▶ **DESCRIPTION OF THE TASK**:
With both ends included, repeat exactly the lines of the entries below from the one containing "Because the Ocean" down to the one containing "5 Cathy Schoen", and no others.

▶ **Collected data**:
========
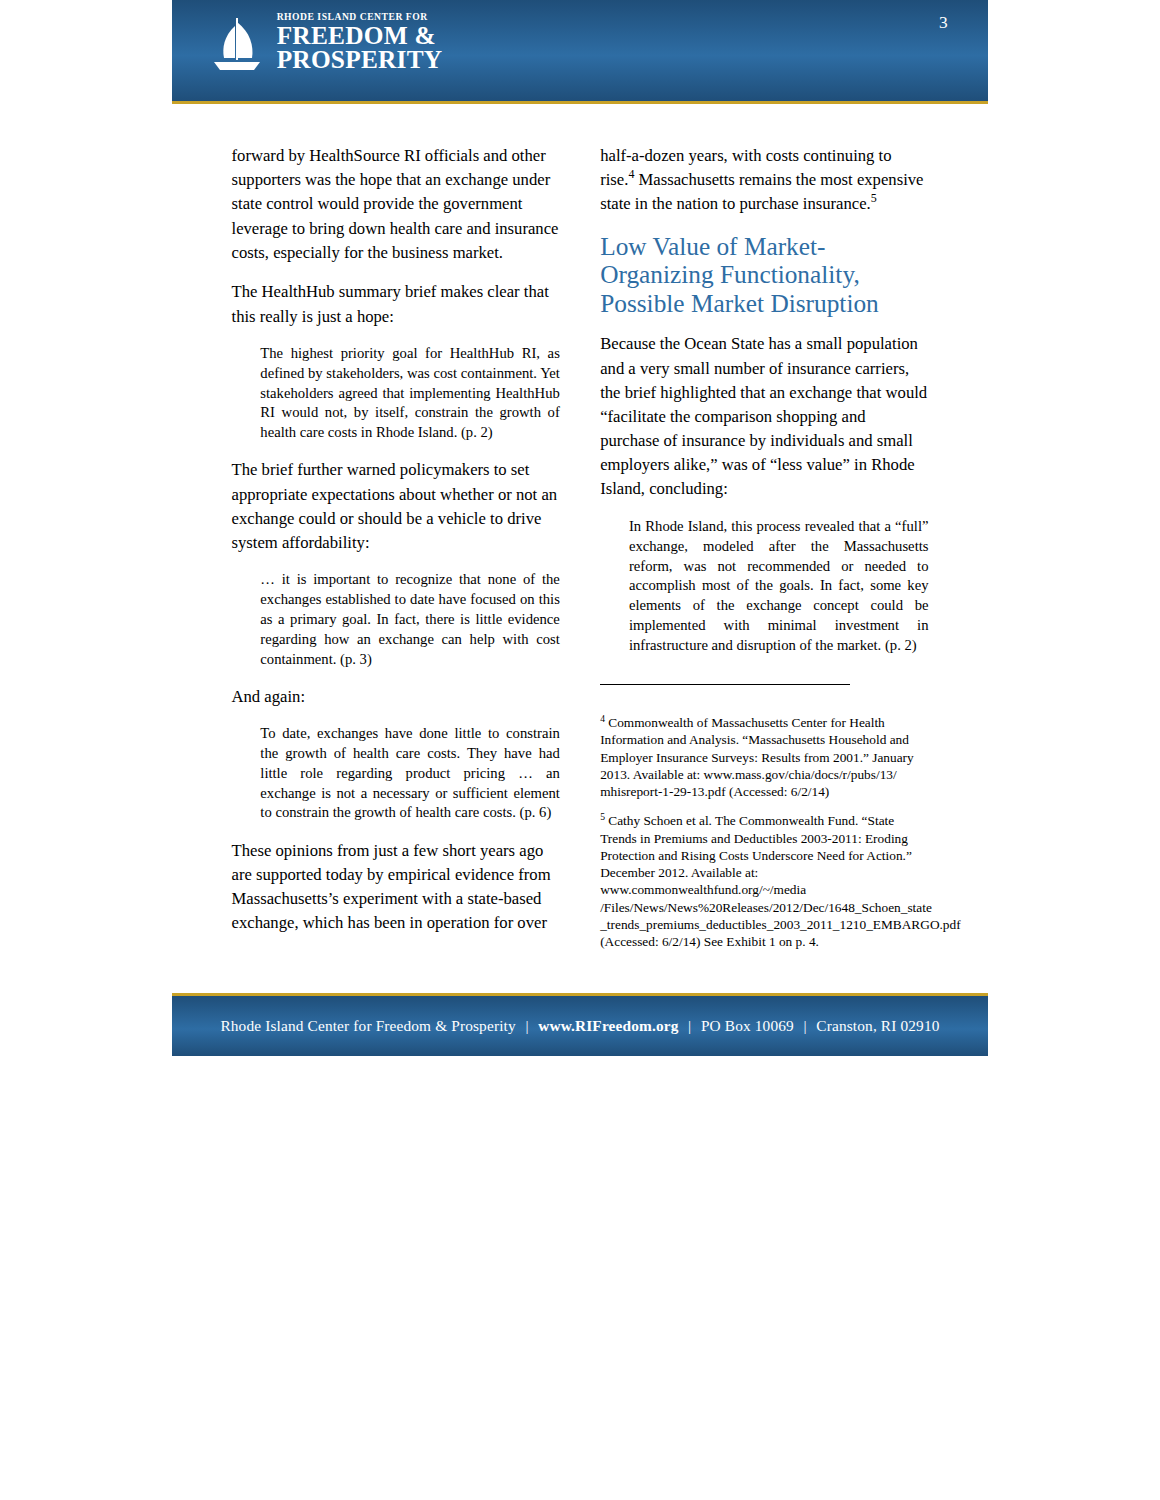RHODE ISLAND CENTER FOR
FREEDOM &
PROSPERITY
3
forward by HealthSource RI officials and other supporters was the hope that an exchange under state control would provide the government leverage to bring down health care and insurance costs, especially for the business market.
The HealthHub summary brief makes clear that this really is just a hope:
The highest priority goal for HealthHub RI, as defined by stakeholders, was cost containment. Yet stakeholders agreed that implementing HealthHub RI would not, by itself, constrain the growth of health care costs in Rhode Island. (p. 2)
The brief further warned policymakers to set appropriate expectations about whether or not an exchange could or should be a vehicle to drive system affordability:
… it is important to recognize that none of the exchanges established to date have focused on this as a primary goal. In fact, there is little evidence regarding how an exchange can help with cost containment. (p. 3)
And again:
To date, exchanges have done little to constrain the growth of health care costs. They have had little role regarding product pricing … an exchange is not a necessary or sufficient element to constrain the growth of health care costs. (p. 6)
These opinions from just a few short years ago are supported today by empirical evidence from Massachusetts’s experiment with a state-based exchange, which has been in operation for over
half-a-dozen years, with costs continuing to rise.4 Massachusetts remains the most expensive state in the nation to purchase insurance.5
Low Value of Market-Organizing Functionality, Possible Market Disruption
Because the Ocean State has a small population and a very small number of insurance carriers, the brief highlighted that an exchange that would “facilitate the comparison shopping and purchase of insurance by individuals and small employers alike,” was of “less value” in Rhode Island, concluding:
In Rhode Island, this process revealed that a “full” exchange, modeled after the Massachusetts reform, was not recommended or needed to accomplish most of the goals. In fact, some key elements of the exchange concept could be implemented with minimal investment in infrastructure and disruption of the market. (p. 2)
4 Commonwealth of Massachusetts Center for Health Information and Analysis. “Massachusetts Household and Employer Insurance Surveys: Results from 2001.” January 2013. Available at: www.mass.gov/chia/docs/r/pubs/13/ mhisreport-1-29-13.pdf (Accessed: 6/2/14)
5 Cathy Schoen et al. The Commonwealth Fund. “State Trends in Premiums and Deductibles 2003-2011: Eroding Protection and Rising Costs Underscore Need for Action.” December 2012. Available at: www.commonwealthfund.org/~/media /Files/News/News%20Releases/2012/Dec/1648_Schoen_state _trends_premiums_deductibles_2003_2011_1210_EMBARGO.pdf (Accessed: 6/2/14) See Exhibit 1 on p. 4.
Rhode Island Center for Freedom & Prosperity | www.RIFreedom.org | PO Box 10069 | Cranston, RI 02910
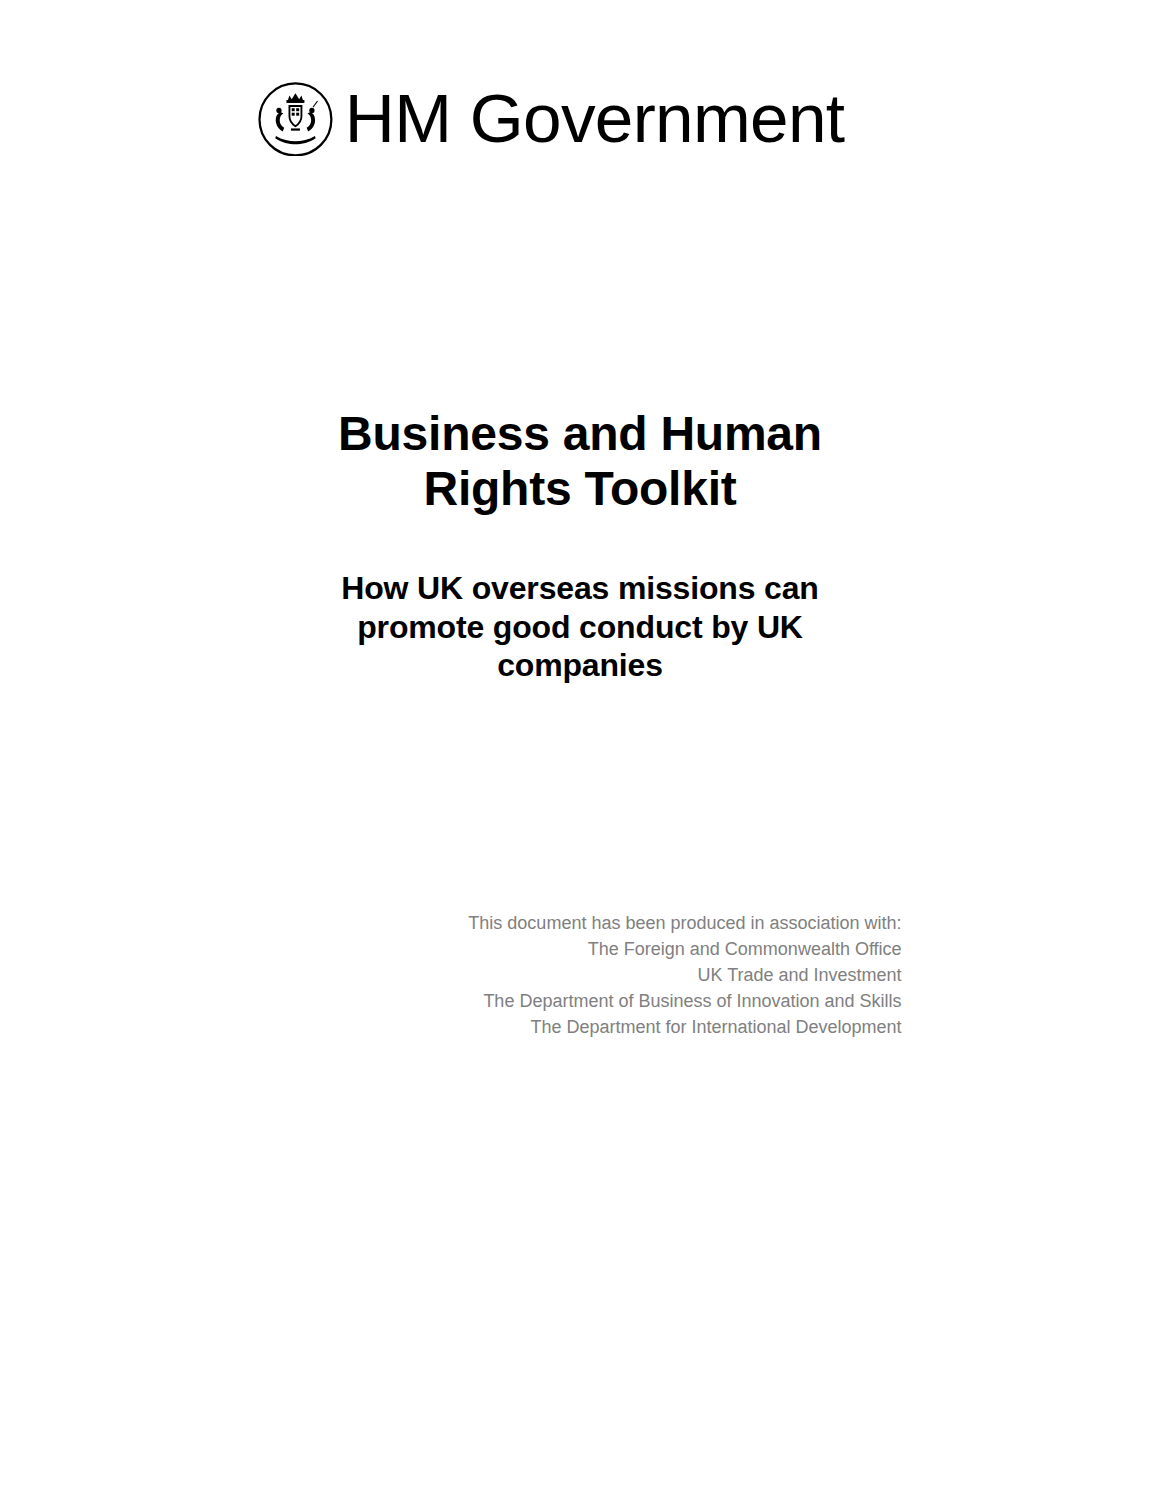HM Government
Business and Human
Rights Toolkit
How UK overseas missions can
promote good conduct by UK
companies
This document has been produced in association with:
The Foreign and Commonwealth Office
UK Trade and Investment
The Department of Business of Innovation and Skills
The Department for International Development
========
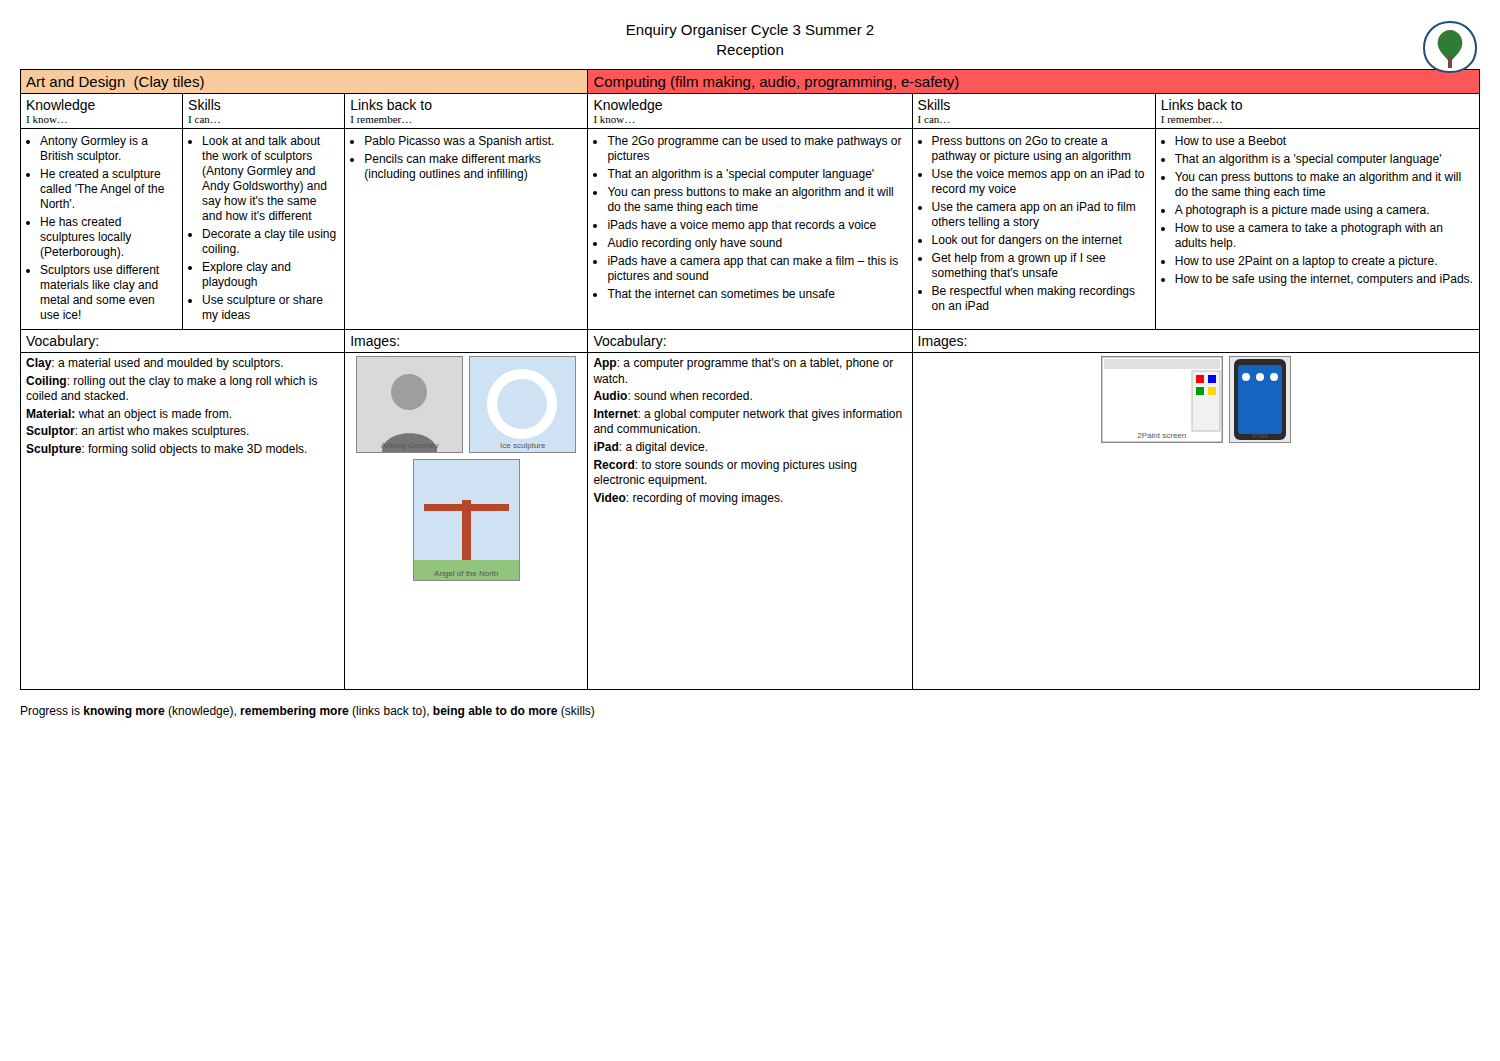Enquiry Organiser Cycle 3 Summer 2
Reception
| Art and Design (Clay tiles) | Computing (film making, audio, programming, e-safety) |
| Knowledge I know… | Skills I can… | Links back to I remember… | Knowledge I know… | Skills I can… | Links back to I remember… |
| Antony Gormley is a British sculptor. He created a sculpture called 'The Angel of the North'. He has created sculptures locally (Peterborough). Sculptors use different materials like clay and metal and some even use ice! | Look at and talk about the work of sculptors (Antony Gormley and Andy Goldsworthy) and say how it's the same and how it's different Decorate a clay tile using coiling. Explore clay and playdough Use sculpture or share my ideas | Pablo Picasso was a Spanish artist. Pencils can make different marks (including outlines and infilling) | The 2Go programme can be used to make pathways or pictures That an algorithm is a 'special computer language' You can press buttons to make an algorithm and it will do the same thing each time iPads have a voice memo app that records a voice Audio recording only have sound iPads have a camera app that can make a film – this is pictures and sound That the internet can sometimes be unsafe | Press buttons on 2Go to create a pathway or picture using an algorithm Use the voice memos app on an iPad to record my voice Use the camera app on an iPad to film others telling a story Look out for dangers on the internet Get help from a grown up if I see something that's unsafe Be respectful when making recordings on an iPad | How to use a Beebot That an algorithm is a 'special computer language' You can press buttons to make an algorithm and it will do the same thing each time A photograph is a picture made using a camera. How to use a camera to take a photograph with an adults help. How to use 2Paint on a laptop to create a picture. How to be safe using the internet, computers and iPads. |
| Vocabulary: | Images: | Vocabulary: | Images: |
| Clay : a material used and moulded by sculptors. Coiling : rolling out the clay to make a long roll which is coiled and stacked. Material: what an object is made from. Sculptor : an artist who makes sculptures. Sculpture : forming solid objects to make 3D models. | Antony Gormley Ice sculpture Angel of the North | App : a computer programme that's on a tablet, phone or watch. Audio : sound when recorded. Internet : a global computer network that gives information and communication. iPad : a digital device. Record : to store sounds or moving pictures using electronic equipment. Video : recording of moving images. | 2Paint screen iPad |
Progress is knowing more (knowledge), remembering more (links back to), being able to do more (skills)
========
▶ **TASK SOLUTION**:
Because the Ocean State has a small population and a very small number of insurance carriers, the brief highlighted that an exchange that would “facilitate the comparison shopping and purchase of insurance by individuals and small employers alike,” was of “less value” in Rhode Island, concluding:
In Rhode Island, this process revealed that a “full” exchange, modeled after the Massachusetts reform, was not recommended or needed to accomplish most of the goals. In fact, some key elements of the exchange concept could be implemented with minimal investment in infrastructure and disruption of the market. (p. 2)
4 Commonwealth of Massachusetts Center for Health Information and Analysis. “Massachusetts Household and Employer Insurance Surveys: Results from 2001.” January 2013. Available at: www.mass.gov/chia/docs/r/pubs/13/ mhisreport-1-29-13.pdf (Accessed: 6/2/14)
5 Cathy Schoen et al. The Commonwealth Fund. “State Trends in Premiums and Deductibles 2003-2011: Eroding Protection and Rising Costs Underscore Need for Action.” December 2012. Available at: www.commonwealthfund.org/~/media /Files/News/News%20Releases/2012/Dec/1648_Schoen_state _trends_premiums_deductibles_2003_2011_1210_EMBARGO.pdf (Accessed: 6/2/14) See Exhibit 1 on p. 4.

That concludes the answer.